The differential diagnosis for this woman includes: chronic stasis, lymphoedema, acute or chronic osteomyelitis, or, most likely, a Strep. pyogenes infection. (Strep causes about 2/3’s of soft tissue infections, and Staph 1/3.)1 Strep causes a variety of infections depending on the layer of tissue to which it invades. Invasion of the keratin layer of the skin results in “crusty” impetigo, a superficial dermis infection is called erysipelas, cellulitis is when it invades the subcutaneous layers, necrotizing fasciitis is when it invades the fascia and a muscle infection for Strep is myonecrosis.2
|Erysipelas||Superficial epidermis||Well-defined borders
Bright red colour
lesions are raised above the normal skin
|Cellulitis||Subcutaneous||Pink hue, ill-defined border|
|Necrotizing fasciitis||Fascia + destruction of tissue||Pain out of proportion to how it looks|
|Myonecrosis||Muscle||Purple violaceous bullae
Hemorrhage of skin
The stark swelling, bullae and colour on this woman’s leg point towards erysipelas as the infection ailing her.
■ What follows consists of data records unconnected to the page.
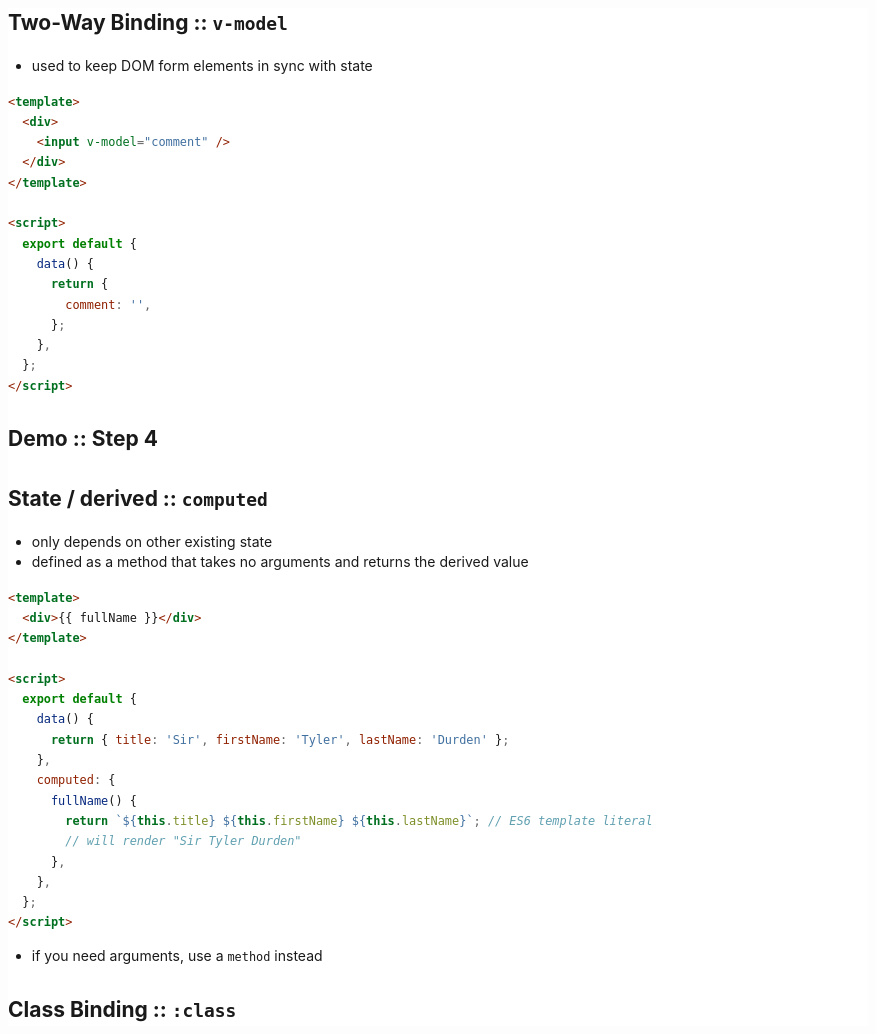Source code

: ## Two-Way Binding :: `v-model`

- used to keep DOM form elements in sync with state

```html
<template>
  <div>
    <input v-model="comment" />
  </div>
</template>

<script>
  export default {
    data() {
      return {
        comment: '',
      };
    },
  };
</script>
```

## Demo :: Step 4

## State / derived :: `computed`

- only depends on other existing state
- defined as a method that takes no arguments and returns the derived value

```html
<template>
  <div>{{ fullName }}</div>
</template>

<script>
  export default {
    data() {
      return { title: 'Sir', firstName: 'Tyler', lastName: 'Durden' };
    },
    computed: {
      fullName() {
        return `${this.title} ${this.firstName} ${this.lastName}`; // ES6 template literal
        // will render "Sir Tyler Durden"
      },
    },
  };
</script>
```

- if you need arguments, use a `method` instead

## Class Binding :: `:class`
What are the clinical manifestations?
Erysipelas is a skin and soft tissue infection which occurs from bacterial entry past the skin barrier into the underlying tissue. The mechanism of bacterial inoculation can vary, with Athlete’s foot being one of the most common causes. Typically found in children and older adults, erysipelas usually presents with symptoms similar to cellulitis – skin erythema, edema, warmth, and fatigue. Most cases are unilateral with a preference for the lower limbs (as illustrated by Crespi).
Although cellulitis and erysipelas can both present similarly, there are certain differences to be aware of. Erysipelas is associated with systemic symptoms prior to onset of erythema such as fever and hypotension, and it is rapidly progressive. Moreover, erysipelas is classically defined by three characteristics: bright red colour; well-defined raised, borders; and rapid progression. It often has marked lymphangitis (causing the raised border) with bullae and vesicles sometimes developing on day 2 or 3 of infection.2
What investigations need to be done for a diagnosis?
Erysipelas is diagnosed clinically. Cultures are not routinely recommended in cases of uncomplicated erysipelas, but should be considered in the presence of open, fluctuant, or bullous lesions.3
What is the treatment?
Uncomplicated erysipelas can be treated empirically in the outpatient setting with oral Beta-lactam antibiotics. Other elements of treatment include elevation of the involved extremity and skin hydration. Severe infections should be treated parenterally with cefazolin or ceftriaxone. If an abscess is present, it should undergo incision and drainage. Failure to improve after antibiotic therapy for 48 hours should raise suspicion for other potential causes such as: resistance, erythema migrans, vasculitis, drug reactions, herpes zoster, septic arthritis, and osteomyelitis.